The Marisa Tomei comparison is already being made -- but Marisa Tomei actually earned her Oscar. It's not her fault that the Academy Award almost never rewards inspired comic performances, and so we're surprised when they finally see some comedic acting they think is worth noting.

And Marisa Tomei at least fulfilled the most basic requirement for receiving an Oscar -- she finished a project and did so to general accolades.

Obama has done none of that.

Barack Obama has done nothing to earn his many accolades -- his book deals, his law review editorship, his Senate seat, his presidency -- except simply exist.

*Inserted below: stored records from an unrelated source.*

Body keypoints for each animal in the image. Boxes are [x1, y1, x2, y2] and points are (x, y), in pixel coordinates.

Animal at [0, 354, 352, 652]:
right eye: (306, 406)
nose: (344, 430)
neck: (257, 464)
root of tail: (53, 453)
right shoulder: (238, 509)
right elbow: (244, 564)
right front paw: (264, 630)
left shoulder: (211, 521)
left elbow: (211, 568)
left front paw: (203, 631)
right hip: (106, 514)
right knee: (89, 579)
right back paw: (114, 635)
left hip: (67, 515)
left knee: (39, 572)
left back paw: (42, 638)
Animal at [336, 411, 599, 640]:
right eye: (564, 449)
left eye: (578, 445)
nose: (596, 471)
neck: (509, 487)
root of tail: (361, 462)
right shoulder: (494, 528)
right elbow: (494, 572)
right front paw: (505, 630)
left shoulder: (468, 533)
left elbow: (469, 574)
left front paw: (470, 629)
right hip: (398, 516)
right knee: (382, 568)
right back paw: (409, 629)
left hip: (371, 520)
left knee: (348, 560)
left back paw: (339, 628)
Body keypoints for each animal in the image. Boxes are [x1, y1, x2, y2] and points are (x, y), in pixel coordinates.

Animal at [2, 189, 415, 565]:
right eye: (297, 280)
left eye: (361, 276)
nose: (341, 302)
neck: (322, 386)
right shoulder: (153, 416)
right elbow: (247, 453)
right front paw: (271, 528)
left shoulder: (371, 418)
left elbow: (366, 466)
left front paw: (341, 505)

Woody Allen observed that 80% of success was just showing up. For Barack Obama, that's 99.9%.

And this highlights the already-wide and quickly-expanding gulf between Obama's reach and his grasp, his reputation and his resume, his accolades and his accomplishments, his words and his deeds... and his hopes and his actual changes.

There has long been an elephant in the room, best ignored, at least best ignored for Obama's political sake.

The Nobel Prize committee has painted that elephant in hot-pink and gold-flake and thrown a ten thousand watt spotlight on it.

The elephant can no longer be ignored.

Obama will become a laughingstock because of this.

Is this his fault? Partly, sure. But not mostly his fault.

But then, neither it is the fault of a mediocre actor who awakes one day to the grim news he has been honored far beyond his abilities, and now will be ridiculed far beyond his culpability for that.